Present each line of the entries below that holds the word "lane".
■ ■ ■
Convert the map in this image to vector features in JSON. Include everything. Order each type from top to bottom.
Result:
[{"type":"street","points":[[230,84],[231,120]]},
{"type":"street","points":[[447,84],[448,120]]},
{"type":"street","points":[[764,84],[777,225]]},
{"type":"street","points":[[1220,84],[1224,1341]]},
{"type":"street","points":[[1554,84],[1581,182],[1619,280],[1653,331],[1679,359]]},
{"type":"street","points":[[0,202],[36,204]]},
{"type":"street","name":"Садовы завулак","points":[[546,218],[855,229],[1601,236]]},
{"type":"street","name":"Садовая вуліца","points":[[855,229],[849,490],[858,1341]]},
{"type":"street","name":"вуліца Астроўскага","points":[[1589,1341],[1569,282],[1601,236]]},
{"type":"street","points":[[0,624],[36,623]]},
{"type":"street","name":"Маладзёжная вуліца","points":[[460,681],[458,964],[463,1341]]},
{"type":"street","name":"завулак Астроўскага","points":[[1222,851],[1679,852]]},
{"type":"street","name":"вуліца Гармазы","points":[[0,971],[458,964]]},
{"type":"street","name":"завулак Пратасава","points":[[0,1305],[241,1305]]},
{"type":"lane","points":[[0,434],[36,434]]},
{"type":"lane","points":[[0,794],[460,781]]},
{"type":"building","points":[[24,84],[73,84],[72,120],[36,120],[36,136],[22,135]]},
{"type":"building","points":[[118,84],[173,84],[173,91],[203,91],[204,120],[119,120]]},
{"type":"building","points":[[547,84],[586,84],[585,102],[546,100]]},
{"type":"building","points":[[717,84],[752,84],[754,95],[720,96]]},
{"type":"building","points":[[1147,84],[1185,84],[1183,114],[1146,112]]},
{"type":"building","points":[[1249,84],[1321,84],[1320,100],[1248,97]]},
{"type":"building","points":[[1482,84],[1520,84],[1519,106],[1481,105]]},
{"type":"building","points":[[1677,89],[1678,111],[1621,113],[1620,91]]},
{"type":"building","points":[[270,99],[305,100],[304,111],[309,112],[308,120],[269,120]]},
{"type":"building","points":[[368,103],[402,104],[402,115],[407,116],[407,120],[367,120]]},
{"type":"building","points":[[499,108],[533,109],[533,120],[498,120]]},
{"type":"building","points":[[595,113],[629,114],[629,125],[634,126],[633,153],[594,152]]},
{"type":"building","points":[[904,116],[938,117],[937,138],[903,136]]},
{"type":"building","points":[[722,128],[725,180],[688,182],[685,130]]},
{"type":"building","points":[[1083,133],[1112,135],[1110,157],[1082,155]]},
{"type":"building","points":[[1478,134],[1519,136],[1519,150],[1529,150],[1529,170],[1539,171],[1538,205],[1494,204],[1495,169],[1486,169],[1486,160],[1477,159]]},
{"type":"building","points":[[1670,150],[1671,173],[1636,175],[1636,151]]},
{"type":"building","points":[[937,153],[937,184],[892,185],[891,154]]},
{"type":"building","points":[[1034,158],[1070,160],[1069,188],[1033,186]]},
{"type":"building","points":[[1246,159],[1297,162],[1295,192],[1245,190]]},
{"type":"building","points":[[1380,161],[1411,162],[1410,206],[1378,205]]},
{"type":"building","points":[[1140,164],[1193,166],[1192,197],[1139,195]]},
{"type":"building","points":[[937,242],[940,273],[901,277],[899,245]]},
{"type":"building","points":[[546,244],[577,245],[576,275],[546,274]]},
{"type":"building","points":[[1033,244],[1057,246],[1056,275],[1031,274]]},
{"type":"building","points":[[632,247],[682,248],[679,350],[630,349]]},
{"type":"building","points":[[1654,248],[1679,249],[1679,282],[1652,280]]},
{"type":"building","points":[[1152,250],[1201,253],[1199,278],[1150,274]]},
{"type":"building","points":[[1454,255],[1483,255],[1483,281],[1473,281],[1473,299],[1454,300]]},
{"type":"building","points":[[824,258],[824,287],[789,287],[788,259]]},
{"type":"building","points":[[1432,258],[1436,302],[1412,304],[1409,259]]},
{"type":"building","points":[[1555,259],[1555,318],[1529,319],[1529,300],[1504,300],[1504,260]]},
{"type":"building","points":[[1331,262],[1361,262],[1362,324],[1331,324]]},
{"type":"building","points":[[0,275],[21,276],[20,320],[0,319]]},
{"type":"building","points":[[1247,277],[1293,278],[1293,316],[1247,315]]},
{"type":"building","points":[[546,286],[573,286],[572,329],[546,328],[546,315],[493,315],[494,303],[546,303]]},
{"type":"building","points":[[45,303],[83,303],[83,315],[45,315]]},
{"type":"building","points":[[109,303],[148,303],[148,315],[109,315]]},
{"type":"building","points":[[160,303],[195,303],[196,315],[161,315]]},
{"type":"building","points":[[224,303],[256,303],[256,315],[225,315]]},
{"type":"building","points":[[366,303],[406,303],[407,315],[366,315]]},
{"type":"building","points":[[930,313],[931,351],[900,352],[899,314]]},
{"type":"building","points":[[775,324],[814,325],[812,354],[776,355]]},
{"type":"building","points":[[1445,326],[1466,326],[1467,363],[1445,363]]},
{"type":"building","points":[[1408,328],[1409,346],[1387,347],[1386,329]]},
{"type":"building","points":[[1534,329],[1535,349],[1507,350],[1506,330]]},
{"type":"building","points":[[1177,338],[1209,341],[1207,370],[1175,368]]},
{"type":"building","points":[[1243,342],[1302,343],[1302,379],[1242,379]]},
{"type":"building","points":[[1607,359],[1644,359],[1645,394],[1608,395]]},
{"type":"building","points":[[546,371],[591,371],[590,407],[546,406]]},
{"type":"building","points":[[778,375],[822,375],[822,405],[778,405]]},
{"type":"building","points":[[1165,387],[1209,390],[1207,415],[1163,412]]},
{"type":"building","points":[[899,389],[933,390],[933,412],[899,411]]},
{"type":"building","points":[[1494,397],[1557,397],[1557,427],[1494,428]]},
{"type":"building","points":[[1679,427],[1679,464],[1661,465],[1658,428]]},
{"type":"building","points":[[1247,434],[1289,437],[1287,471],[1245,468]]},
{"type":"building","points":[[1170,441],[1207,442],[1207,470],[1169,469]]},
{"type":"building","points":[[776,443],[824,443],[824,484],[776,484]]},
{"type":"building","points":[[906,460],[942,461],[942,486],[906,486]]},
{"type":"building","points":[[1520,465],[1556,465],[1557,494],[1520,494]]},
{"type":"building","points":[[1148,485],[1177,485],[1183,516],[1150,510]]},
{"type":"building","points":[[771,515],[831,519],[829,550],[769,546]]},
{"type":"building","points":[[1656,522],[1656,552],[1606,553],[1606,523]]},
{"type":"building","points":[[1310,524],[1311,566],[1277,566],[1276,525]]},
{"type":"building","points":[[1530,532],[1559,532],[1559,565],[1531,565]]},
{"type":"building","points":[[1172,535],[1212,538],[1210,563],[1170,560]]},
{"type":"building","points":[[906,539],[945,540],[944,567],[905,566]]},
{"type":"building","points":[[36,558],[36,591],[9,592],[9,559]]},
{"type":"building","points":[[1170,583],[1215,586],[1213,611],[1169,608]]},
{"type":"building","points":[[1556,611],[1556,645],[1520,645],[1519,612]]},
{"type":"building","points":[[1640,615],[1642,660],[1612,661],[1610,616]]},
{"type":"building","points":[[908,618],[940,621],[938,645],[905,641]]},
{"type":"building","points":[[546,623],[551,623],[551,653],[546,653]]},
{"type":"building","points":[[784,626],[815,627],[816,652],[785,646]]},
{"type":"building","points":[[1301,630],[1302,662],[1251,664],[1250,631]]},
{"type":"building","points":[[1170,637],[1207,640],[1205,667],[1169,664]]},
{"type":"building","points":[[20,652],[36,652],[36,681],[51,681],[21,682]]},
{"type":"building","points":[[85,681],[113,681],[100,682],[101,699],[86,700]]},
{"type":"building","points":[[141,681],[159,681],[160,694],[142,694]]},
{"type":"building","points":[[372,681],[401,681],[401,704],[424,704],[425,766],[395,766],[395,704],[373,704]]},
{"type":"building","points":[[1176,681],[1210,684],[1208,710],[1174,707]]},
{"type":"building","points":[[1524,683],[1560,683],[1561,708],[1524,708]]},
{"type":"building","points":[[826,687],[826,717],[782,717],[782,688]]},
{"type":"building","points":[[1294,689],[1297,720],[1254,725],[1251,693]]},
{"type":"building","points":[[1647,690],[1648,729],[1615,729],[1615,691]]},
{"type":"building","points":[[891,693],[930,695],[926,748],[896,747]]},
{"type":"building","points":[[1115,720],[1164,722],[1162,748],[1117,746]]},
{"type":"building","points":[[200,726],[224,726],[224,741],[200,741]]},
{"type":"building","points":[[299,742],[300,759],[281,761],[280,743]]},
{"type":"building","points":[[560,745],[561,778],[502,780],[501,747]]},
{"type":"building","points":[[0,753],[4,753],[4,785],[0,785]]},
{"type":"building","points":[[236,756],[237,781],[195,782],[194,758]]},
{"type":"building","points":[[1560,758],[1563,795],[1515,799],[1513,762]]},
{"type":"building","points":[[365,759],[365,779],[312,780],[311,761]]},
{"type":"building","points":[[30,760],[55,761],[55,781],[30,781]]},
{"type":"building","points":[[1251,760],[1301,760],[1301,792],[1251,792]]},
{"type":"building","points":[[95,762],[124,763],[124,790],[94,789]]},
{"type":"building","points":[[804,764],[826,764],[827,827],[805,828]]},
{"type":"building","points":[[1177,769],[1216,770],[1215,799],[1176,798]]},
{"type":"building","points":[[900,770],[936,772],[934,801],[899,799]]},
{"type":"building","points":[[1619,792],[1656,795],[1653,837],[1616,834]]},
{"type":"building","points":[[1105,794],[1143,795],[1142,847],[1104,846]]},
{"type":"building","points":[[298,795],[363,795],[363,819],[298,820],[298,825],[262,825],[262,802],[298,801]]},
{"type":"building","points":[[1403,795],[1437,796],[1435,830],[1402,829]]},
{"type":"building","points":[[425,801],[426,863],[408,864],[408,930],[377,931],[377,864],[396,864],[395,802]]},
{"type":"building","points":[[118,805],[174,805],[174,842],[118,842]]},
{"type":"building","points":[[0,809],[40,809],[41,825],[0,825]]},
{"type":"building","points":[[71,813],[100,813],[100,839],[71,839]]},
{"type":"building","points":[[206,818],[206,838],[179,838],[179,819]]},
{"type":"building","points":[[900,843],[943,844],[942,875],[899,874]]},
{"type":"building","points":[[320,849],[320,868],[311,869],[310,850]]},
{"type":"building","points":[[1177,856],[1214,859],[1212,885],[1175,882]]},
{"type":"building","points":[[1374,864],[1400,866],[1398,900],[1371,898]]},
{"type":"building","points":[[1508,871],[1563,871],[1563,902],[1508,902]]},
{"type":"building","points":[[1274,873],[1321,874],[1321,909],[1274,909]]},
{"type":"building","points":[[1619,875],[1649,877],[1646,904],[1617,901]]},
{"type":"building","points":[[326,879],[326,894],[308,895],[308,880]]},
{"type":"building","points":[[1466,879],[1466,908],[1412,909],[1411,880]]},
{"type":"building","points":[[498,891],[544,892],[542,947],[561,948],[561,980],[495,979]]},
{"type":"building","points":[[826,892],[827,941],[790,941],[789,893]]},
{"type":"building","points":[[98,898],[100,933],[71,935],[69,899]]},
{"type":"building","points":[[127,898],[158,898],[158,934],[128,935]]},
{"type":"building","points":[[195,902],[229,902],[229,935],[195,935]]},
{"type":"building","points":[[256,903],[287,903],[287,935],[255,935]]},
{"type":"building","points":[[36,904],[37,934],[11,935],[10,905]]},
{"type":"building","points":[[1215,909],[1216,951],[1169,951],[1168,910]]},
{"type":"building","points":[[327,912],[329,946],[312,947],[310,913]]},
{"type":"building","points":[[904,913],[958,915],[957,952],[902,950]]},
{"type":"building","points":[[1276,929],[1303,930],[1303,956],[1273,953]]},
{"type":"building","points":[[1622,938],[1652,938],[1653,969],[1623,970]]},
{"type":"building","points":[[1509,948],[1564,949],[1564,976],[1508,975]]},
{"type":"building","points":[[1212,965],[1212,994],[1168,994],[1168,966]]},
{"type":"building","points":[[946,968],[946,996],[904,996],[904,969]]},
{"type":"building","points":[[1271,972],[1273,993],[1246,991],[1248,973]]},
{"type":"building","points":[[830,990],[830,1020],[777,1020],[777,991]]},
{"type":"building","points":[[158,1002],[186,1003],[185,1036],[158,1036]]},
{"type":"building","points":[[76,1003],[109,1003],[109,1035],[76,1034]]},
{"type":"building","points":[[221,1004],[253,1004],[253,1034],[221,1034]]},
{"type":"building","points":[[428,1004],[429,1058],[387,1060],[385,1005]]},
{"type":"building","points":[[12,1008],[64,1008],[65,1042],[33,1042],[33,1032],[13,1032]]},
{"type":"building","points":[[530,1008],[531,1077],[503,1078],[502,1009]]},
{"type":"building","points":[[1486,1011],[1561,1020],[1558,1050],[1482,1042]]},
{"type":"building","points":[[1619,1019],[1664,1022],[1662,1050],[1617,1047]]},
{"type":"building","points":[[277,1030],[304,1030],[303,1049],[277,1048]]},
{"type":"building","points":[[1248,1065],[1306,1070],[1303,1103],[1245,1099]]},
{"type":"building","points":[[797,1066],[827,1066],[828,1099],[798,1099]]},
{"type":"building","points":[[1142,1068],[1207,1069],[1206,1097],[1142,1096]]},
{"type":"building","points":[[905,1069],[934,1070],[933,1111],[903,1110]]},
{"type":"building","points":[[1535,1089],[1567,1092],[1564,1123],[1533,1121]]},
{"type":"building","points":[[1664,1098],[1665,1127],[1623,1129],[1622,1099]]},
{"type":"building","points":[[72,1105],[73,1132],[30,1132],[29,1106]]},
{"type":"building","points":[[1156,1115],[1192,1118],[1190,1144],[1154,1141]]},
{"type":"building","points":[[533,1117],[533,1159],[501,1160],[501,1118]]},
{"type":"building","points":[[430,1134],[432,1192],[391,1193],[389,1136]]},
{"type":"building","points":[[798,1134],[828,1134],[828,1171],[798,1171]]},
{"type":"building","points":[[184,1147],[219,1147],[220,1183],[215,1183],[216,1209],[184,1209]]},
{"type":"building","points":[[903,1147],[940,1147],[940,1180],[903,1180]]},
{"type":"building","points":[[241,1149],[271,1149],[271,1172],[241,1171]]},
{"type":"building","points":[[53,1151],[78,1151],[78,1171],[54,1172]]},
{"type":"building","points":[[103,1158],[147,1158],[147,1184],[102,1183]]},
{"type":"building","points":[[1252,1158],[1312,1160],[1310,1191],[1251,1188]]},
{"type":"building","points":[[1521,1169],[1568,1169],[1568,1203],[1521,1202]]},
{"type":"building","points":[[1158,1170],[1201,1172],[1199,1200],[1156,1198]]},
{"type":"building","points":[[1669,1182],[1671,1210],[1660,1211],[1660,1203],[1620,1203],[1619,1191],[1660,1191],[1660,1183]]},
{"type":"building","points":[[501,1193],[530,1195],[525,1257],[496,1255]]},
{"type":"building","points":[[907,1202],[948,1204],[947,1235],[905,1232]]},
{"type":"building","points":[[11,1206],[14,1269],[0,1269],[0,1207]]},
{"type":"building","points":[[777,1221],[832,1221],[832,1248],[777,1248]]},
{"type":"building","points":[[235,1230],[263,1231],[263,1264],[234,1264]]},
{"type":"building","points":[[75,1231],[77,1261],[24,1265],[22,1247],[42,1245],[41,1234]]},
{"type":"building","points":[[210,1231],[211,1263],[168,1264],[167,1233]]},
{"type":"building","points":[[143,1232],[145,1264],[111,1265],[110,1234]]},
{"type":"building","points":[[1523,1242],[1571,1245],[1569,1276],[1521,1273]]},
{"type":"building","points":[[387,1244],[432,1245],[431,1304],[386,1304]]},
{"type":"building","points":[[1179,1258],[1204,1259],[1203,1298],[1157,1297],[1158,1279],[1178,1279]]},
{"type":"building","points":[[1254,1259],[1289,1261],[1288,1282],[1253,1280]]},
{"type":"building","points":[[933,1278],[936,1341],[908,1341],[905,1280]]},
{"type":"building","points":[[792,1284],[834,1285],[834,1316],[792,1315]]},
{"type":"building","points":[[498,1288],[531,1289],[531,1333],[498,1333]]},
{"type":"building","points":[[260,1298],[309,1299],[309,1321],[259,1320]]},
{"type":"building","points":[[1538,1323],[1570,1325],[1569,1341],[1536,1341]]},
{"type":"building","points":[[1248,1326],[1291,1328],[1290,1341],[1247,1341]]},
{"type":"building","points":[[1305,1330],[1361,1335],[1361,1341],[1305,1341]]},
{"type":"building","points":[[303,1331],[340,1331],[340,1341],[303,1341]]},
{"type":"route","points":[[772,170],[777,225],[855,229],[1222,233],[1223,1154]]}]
■ ■ ■
Response to the task:
{"type":"lane","points":[[0,434],[36,434]]},
{"type":"lane","points":[[0,794],[460,781]]},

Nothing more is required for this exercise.